Fatma’s classes at the community-based youth center were also put on hold but she continued practicing her sewing from home instead. A few of Fatma’s peers came to the center and made masks to sell during that time.
At the peak of the pandemic, UNESCO estimates over 13 million learners in Tanzania were out of school, including nearly 7 million girls and young women. Tanzania was the first country to re-open its schools among East African countries in June 2020, and the Joint Programme continues to work with communities to ensure girls continue their education.
Communities help promote girls’ education
Neema Zakaria, Angel’s teacher and a girls’ education champion, emphasized parental guidance as key to support girls’ education. ‘We work closely with parents and guardians. We talk about issues that concern adolescent girls and their education such as gender-based violence in schools and at home.’
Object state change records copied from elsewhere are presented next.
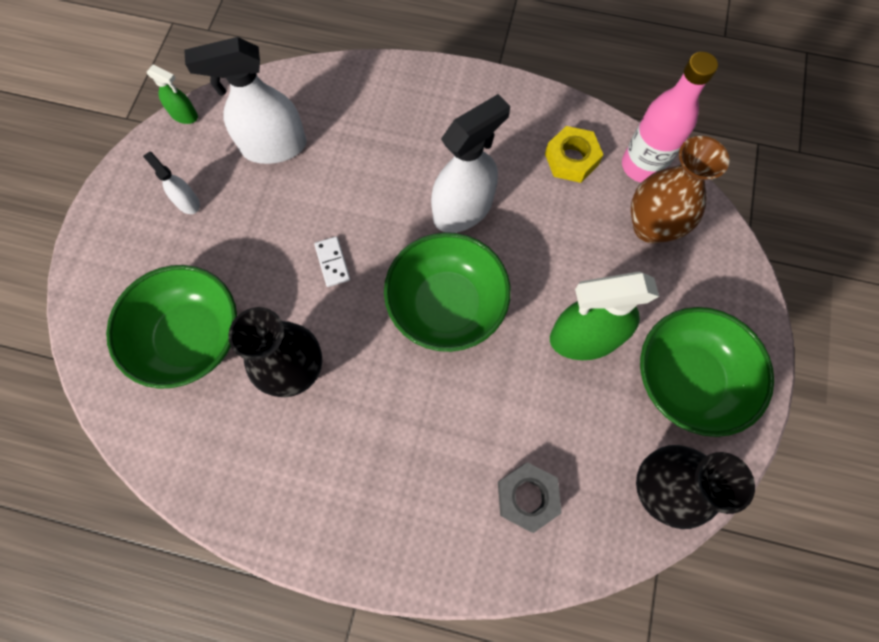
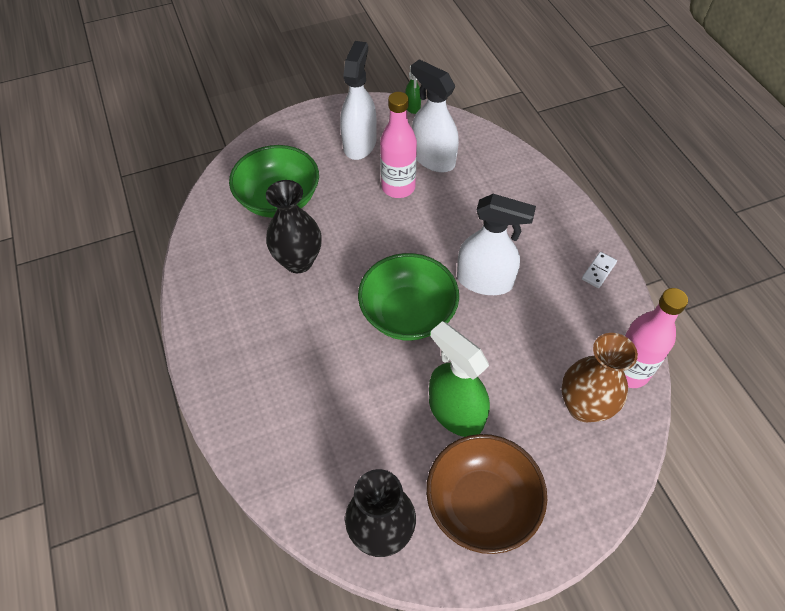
camera: 55 degrees right, 15 degrees down
(187, 202) = (360, 144): white spray bottle -> white spray bottle, size x2.06
(282, 206) = (398, 187): none -> pink bottle
(332, 262) = (383, 235): white domino -> white domino (598, 271)
(527, 497) = (311, 444): grey nut -> none
(571, 159) = (587, 322): yellow nut -> none
(686, 379) = (481, 504): green bowl -> brown bowl

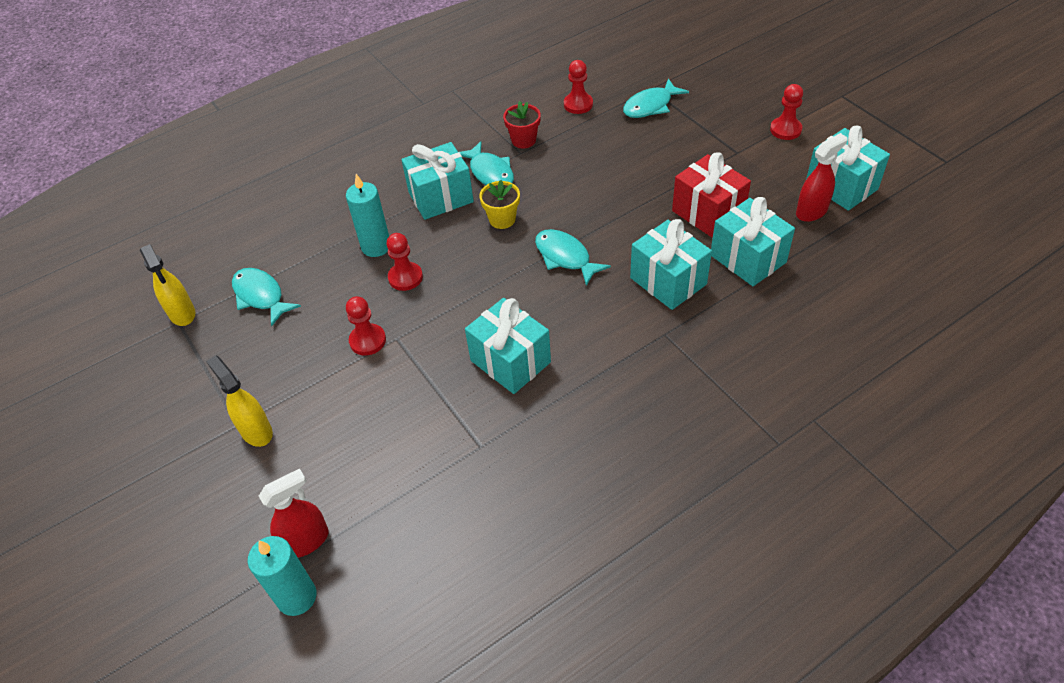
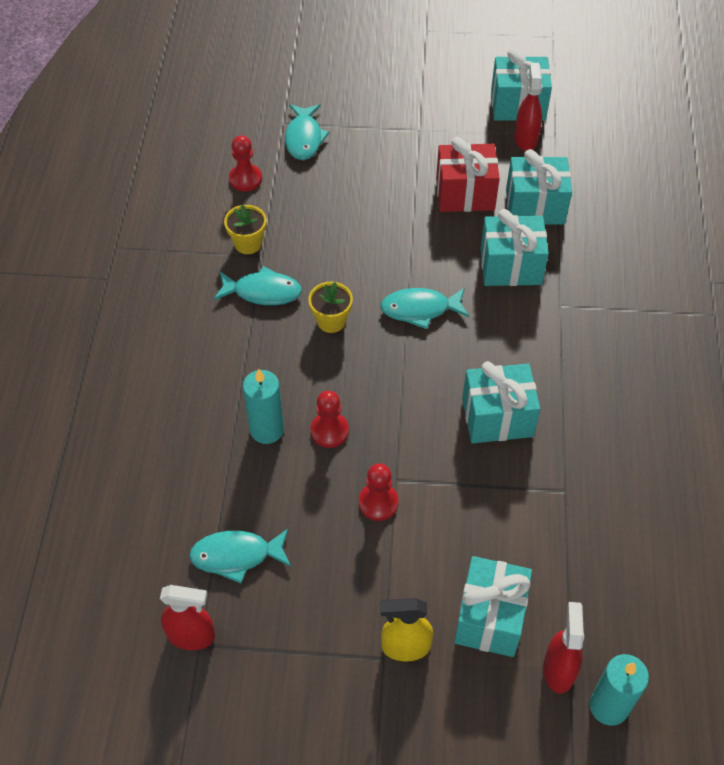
camera: 55 degrees left, 5 degrees up
(182, 313) = (191, 636): yellow spray bottle -> red spray bottle
(441, 197) = (255, 345): turquoise gift -> turquoise gift (490, 618)
(523, 140) = (248, 243): red flower pot -> yellow flower pot
(785, 130) = (426, 87): red pawn -> none

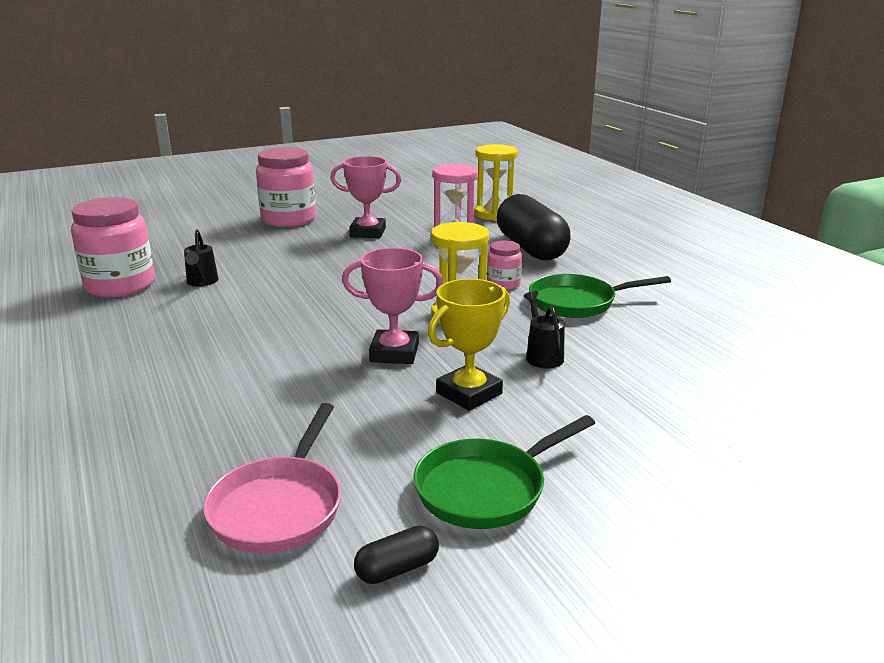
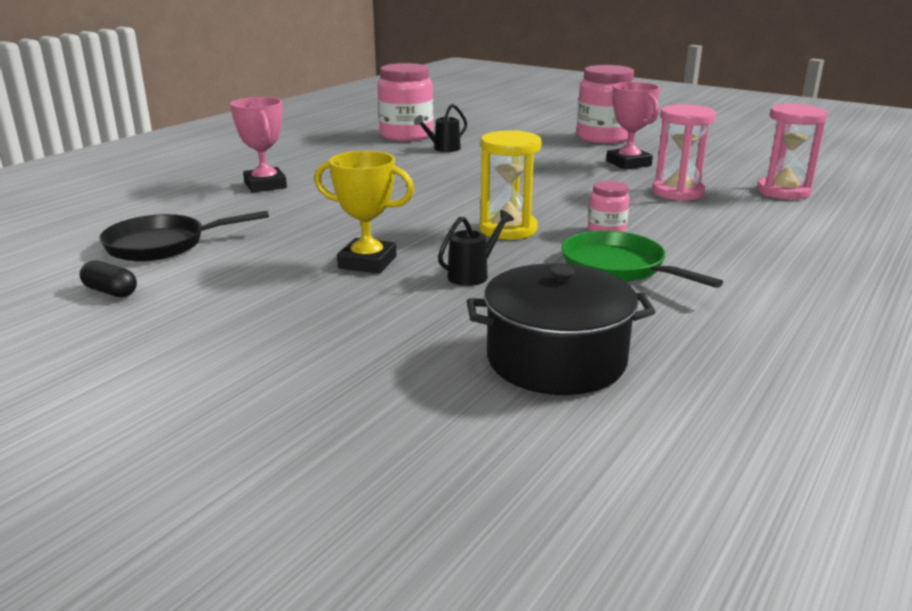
camera: 60 degrees right, 0 degrees up
(279, 507) = (163, 245): pink pan -> black pan
(394, 353) = (406, 224): pink trophy -> pink trophy (265, 185)
(486, 489) = (225, 298): green pan -> none
(494, 214) = (783, 191): yellow hourglass -> pink hourglass
(531, 248) = (721, 223): black capsule -> none
(715, 368) = (556, 359): none -> black pot

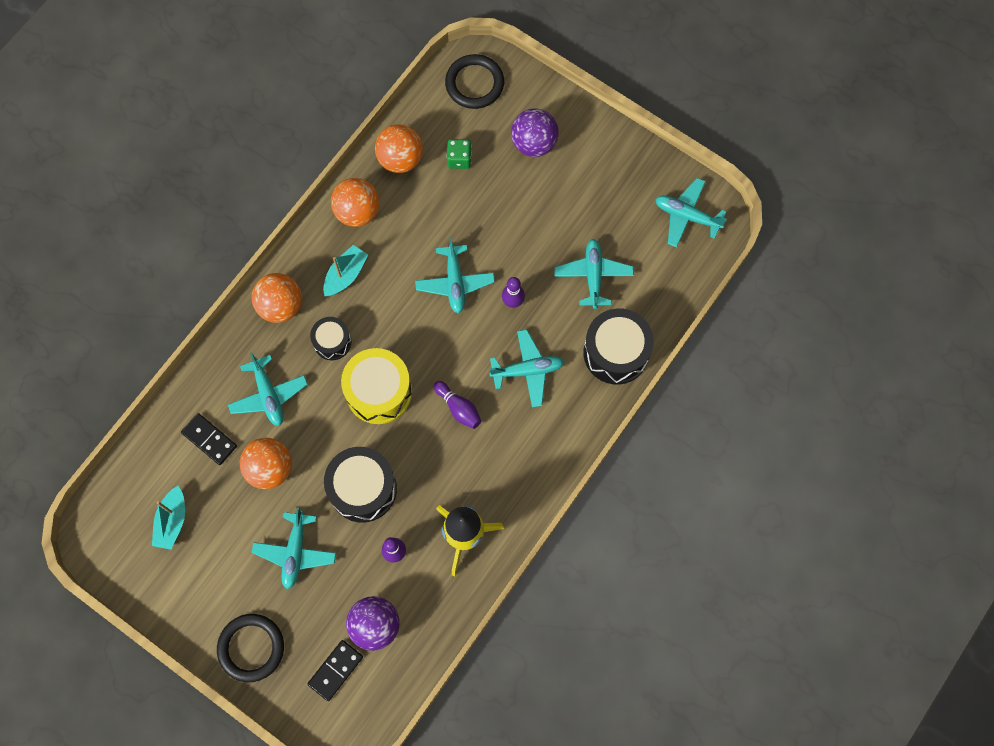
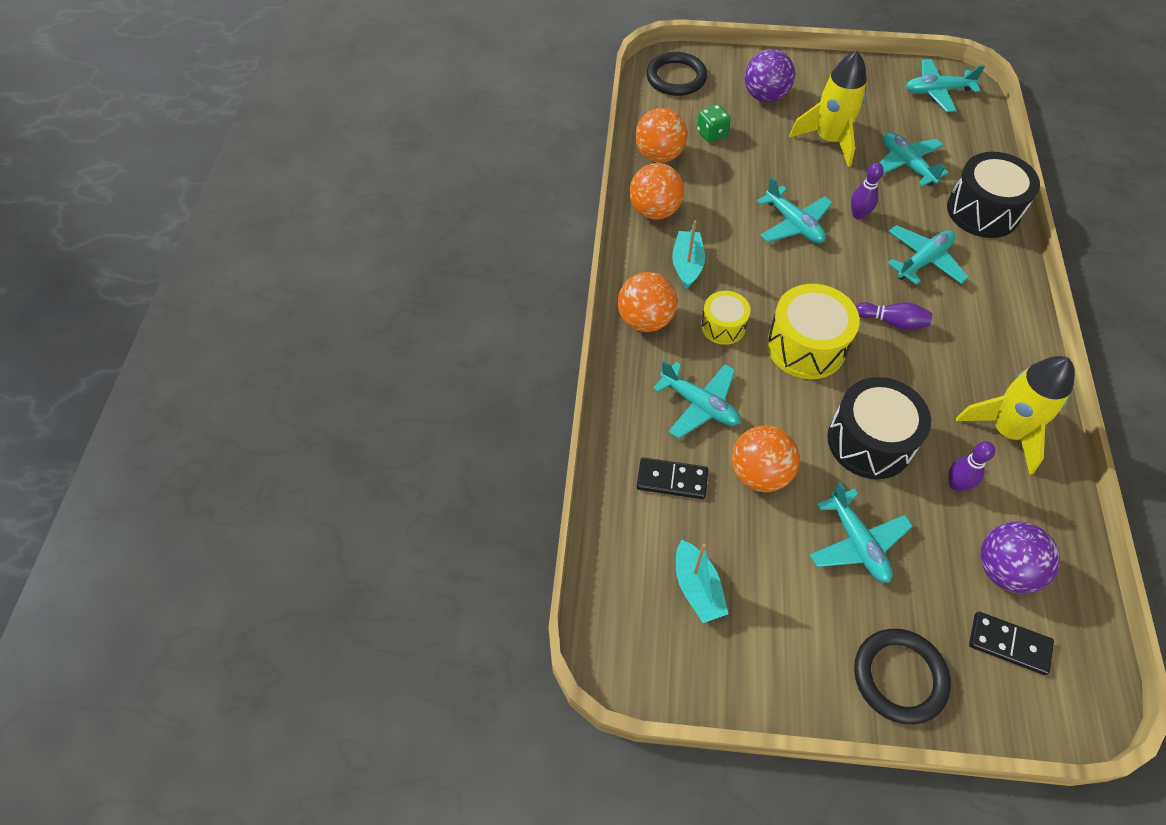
camera: 30 degrees left, 15 degrees down
(332, 342) = (723, 326): black drum -> yellow drum
(335, 670) = (1009, 644): black domino -> black domino turned 75 degrees counterclockwise
(550, 217) = (829, 140): none -> yellow rocket

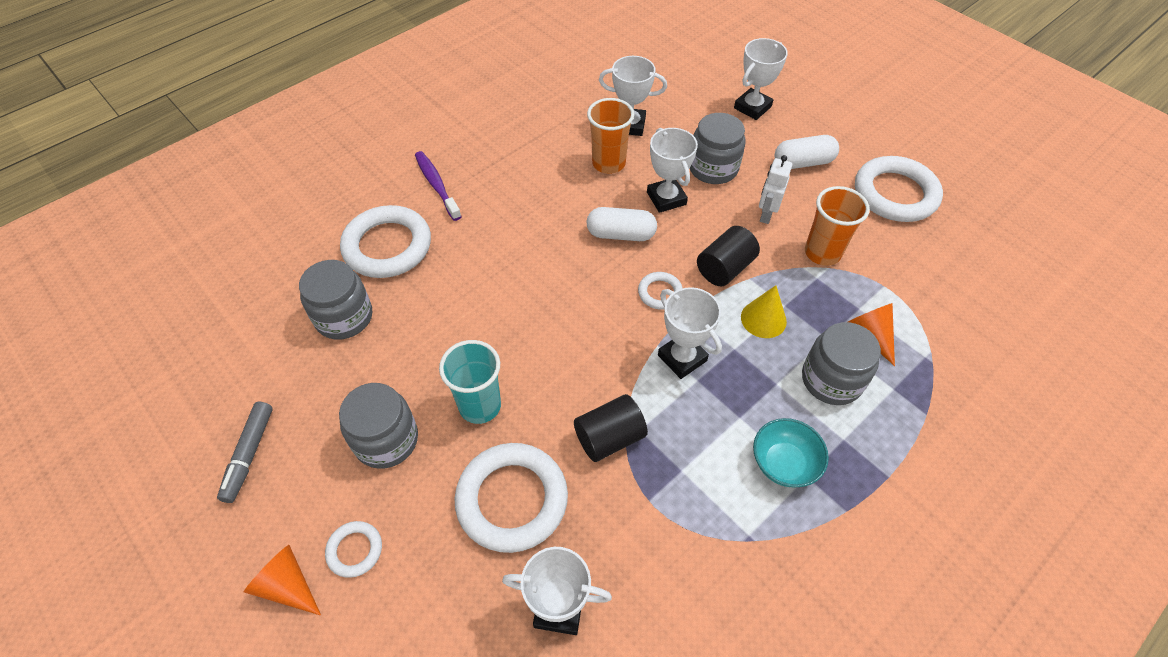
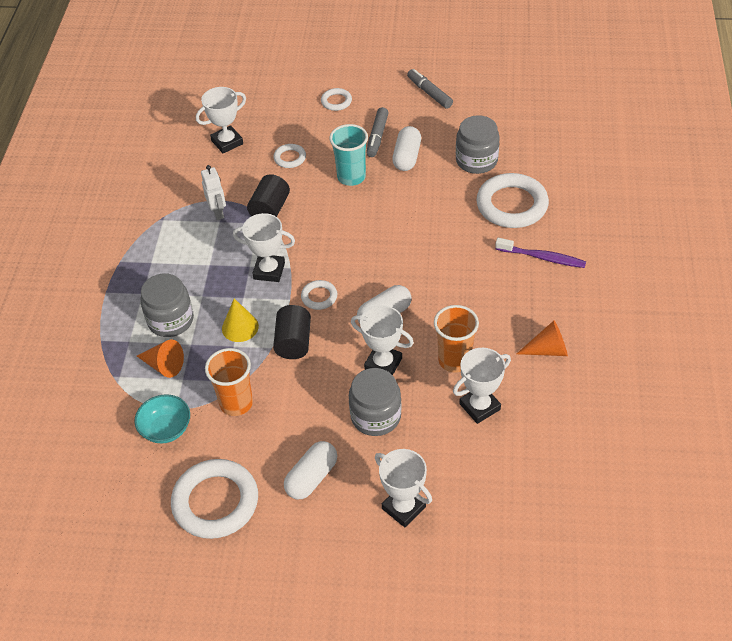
camera: 140 degrees right, 5 degrees down
(287, 585) = (348, 77): orange cone -> orange cone (548, 350)
(386, 440) = (377, 137): grey jar -> grey marker
(396, 381) = (407, 157): none -> white capsule
(512, 500) = (290, 158): white ring -> white ring, size x0.48
(752, 107) = (403, 508): white trophy -> white trophy turned 45 degrees counterclockwise
(766, 214) = (301, 405): white robot -> white robot (218, 212)
(784, 463) = (168, 260): turquoise bowl -> turquoise bowl (166, 429)

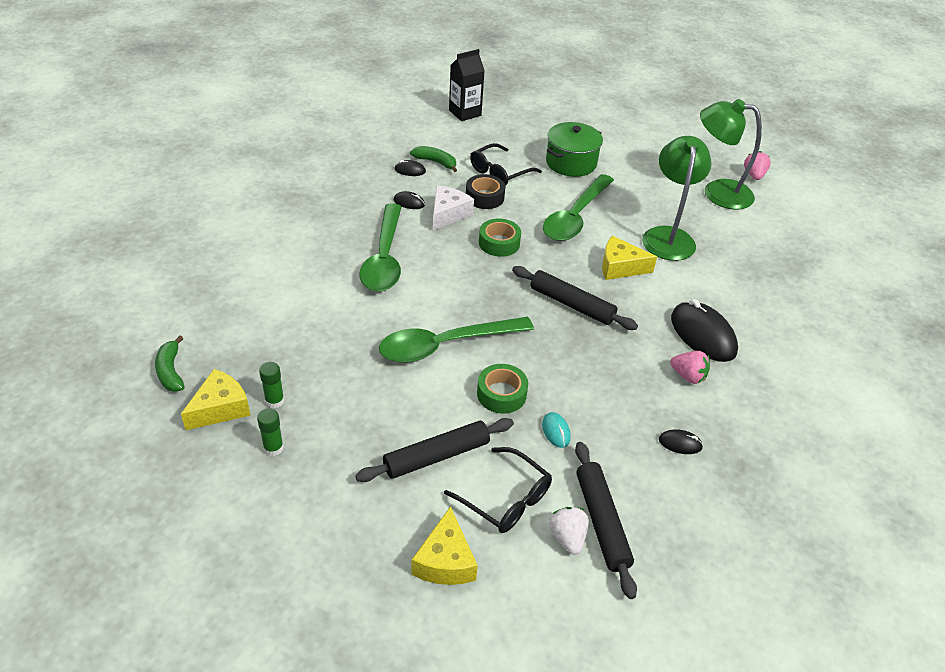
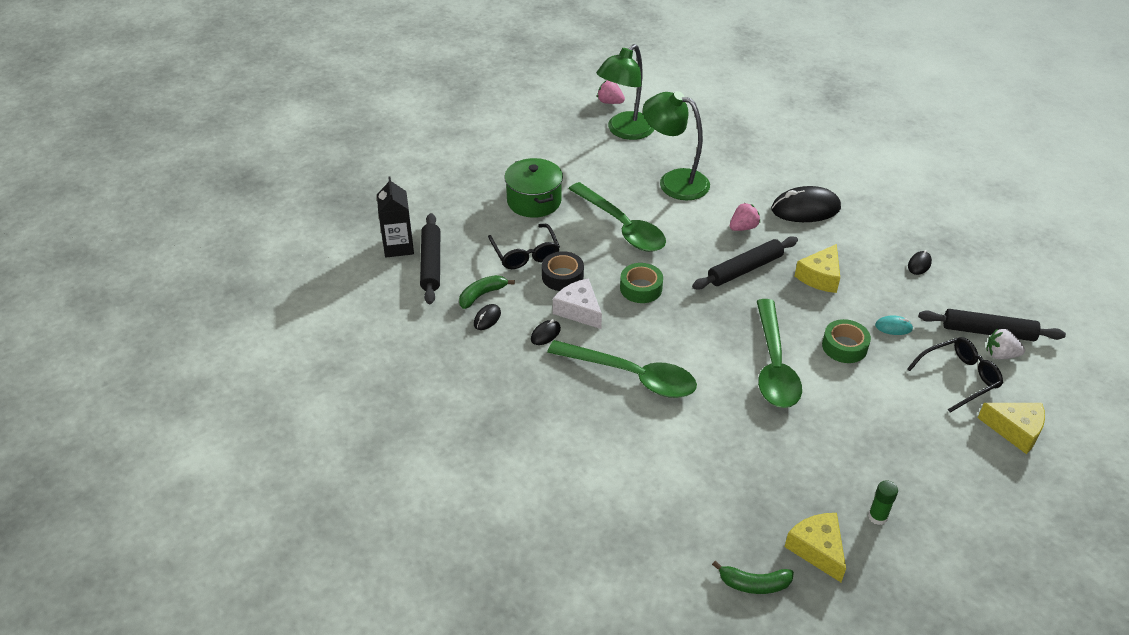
camera: 65 degrees left, 0 degrees up
(274, 401) = (817, 505): green glue stick -> none
(436, 456) = (907, 407): black rolling pin -> black rolling pin (431, 264)
(620, 267) = (705, 224): yellow cheese -> yellow cheese (820, 277)
(688, 376) = (850, 234): pink strawberry -> pink strawberry (743, 227)

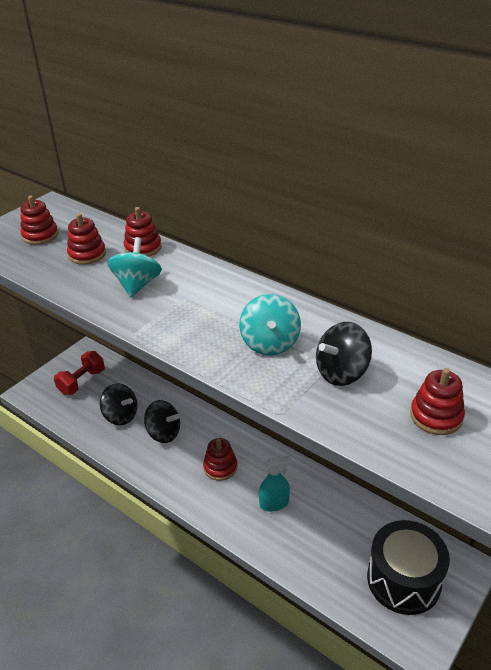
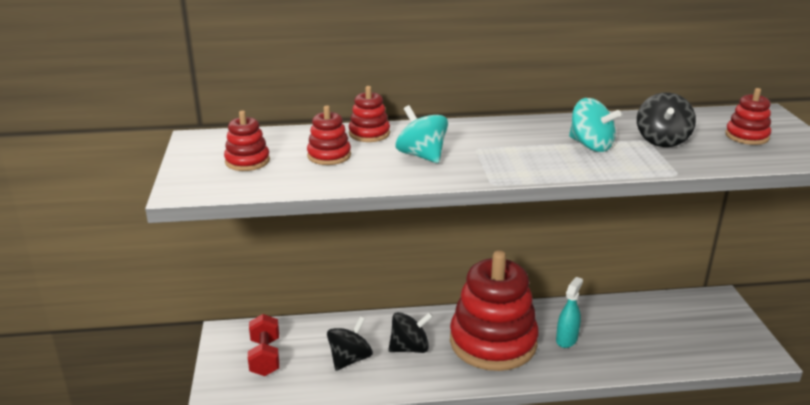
camera: 45 degrees left, 10 degrees down
(121, 416) = (350, 359): black spinning top -> black spinning top turned 45 degrees counterclockwise
(220, 467) = (493, 342): red stacking toy -> red stacking toy, size x2.37
(403, 580) = (703, 328): black drum -> none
Learning is critical to the future of girls like Angel and Fatma. ‘The importance of education reaches across the jobs and lives we wish to lead. Nowadays, even to be a good farmer, you need knowledge and skills on the use of proper fertilizers to get more crops’, said community members from the Sengerema district.
Community members are also engaged in creating safer and girl-friendly learning environments for girls like Angel and Fatma. Angel’s mother’s words resonate with efforts to help girls continue their education: ‘When you empower girls and women, you empower boys and men, children and the people around them.’
The UNESCO, UNFPA, UN Women Joint Programme applies a holistic, multi-sectoral approach to empower girls and young women through a quality education. Some 700 out-of-school girls and young women accessed trainings in 20 youth centers in 4 districts, more than 4,000 girls participated in school youth clubs, and parents, teachers and communities are engaged to support girls’ education.